● **SOAL UNTUK DIJAWAB**
• A. Menurut kutipan tentang cerai gugat, ketentuan apa yang mengatur kompetensi relatif cerai gugat?
• B. Lanjutkan kutipan tentang cerai gugat mulai dari sesudah kalimat terakhirnya.

● **KUTIPAN TEKS**
——

Menimbang, bahwa berdasarkan pertimbangan-pertimbangan tersebut di atas, maka


gugatan Penggugat a quo telah beralasan dan tidak melawan hukum, sehingga gugatan
Penggugat untuk bercerai dengan Tergugat patut untuk dikabulkan dengan menjatuhkan
talak satu bain shughra Tergugat kepada Penggugat;

Menimbang, bahwa karena perkara a quo masuk bidang perkawinan, maka berdasarkan
Pasal 89 ayat (1) Undang-undang Nomor 7 Tahun 1989 tentang Peradilan Agama yang
telah diubah dengan Undang-undang Nomor 3 Tahun 2006 dan perubahan kedua dengan
Undang-Undang Nomor 50 Tahun 2009, biaya perkara dibebankan kepada Penggugat;

Mengadili
1) Menyatakan Tergugat yang telah dipanggil secara resmi dan patut untuk
menghadap ke persidangan tidak hadir;
2) Mengabulkan gugatan Penggugat dengan verstek;
3) Menjatuhkan talak satu Ba'in Shughra Tergugat (Tergugat) terhadap Penggugat
(Penggugat);
4) 4. Membebankan kepada Penggugat untuk membayar biaya perkara ini sejumlah
Rp. 520.000,00 (lima ratus ratus dua puluh ribu rupiah).

5. Kompetensinya :
Kompetensi Relatif , dimana kompetensi relatif Cerai Gugat ini telah diatur dalam
ketentuan Pasal 73 UU No. 7 Tahun 1989, yang mana gugat cerai ini merupakan perkara
cerai yang pengajuan gugatannya diajukan oleh pihak isteri.

Kompetensi relatif ditentukan oleh faktor tempat kediaman penggugat :


a. Tempat kediaman penggugat dalam hal ini ialah tempat kediaman bersama suami-isteri
( penggugat dan tergugat).
b. Tempat kediaman tergugat dapat juga berupa tempat kediaman baru atau tempat
kediaman nyata, apabila kepergiannya meninggalkan tempat kediaman bersama atas
persetujuan tergugat (suami), hal ini sesuai dengan pasal 73 ayat (1) UU 7 tahun 1989.

——

● **DATA TERSEDIA**
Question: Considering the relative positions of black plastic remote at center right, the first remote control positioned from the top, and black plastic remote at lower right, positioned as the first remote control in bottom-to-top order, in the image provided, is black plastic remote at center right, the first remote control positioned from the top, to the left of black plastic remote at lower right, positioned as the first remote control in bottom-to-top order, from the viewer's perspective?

——

● **JAWABAN BERURUTAN**
• A. Pasal 73 UU No. 7 Tahun 1989.

• B.
6. Perbedaan PN dan PA
• Peradilan umum menangani perkara pidana dan perdata secara umum. Badan pengadilan
yang menjalankannnya adalah Pengadilan Negeri sebagai pengadilan tingkat pertama dan
Pengadilan Tinggi sebagai pengadilan tingkat bandingnya. Pengadilan Negeri
berkedudukan di Ibukota Kabupaten/Kota yang menjadi wilayah kewenangannya.
Sedangkan Pengadilan Tinggi berkedudukan di Ibukota Provinsi dengan kewenangan
meliputi wilayah Provinsi tersebut. Peradilan ini diatur dengan UU No. 2 Tahun 1986
tentang Peradilan Umum jo. UU No. 8 Tahun 2004 jo. UU No. 49 Tahun 2009 jo.
Putusan MK Nomor 37/PUU-X/2012.
Bahwa Terdapat 6 pengadilan khusus di lingkungan peradilan umum, yaitu :
a. Pengadilan Anak, merupakan pengadilan yang melakukan proses peradilan atas
perkara yang dilakukan oleh pada anak berumur 12-17 tahun yang diduga
melakukan suatu tindak pidana.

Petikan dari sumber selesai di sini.